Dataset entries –

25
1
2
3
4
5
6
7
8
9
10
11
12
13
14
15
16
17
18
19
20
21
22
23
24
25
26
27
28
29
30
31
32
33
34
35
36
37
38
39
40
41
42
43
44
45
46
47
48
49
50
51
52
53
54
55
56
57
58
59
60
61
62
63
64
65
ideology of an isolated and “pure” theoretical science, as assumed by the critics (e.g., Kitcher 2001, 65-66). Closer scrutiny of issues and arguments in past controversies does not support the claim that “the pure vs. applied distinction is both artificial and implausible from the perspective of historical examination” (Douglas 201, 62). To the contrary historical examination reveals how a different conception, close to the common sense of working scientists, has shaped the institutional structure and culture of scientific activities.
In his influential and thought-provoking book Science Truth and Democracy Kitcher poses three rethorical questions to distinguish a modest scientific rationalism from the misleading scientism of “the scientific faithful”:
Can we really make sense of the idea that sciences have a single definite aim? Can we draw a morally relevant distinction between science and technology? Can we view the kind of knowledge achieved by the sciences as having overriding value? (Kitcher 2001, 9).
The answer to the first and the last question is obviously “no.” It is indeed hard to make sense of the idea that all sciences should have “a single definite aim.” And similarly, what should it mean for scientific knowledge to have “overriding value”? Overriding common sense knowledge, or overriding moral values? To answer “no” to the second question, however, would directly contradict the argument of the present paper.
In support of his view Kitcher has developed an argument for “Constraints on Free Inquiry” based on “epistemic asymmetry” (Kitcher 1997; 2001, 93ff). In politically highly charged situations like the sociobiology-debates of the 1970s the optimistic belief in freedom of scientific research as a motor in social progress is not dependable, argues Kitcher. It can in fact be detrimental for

YOUR INSTRUCTIONS – Output the entries above in their entirety, exactly as written.

ANSWER SPACE –
25
1
2
3
4
5
6
7
8
9
10
11
12
13
14
15
16
17
18
19
20
21
22
23
24
25
26
27
28
29
30
31
32
33
34
35
36
37
38
39
40
41
42
43
44
45
46
47
48
49
50
51
52
53
54
55
56
57
58
59
60
61
62
63
64
65
ideology of an isolated and “pure” theoretical science, as assumed by the critics (e.g., Kitcher 2001, 65-66). Closer scrutiny of issues and arguments in past controversies does not support the claim that “the pure vs. applied distinction is both artificial and implausible from the perspective of historical examination” (Douglas 201, 62). To the contrary historical examination reveals how a different conception, close to the common sense of working scientists, has shaped the institutional structure and culture of scientific activities.
In his influential and thought-provoking book Science Truth and Democracy Kitcher poses three rethorical questions to distinguish a modest scientific rationalism from the misleading scientism of “the scientific faithful”:
Can we really make sense of the idea that sciences have a single definite aim? Can we draw a morally relevant distinction between science and technology? Can we view the kind of knowledge achieved by the sciences as having overriding value? (Kitcher 2001, 9).
The answer to the first and the last question is obviously “no.” It is indeed hard to make sense of the idea that all sciences should have “a single definite aim.” And similarly, what should it mean for scientific knowledge to have “overriding value”? Overriding common sense knowledge, or overriding moral values? To answer “no” to the second question, however, would directly contradict the argument of the present paper.
In support of his view Kitcher has developed an argument for “Constraints on Free Inquiry” based on “epistemic asymmetry” (Kitcher 1997; 2001, 93ff). In politically highly charged situations like the sociobiology-debates of the 1970s the optimistic belief in freedom of scientific research as a motor in social progress is not dependable, argues Kitcher. It can in fact be detrimental for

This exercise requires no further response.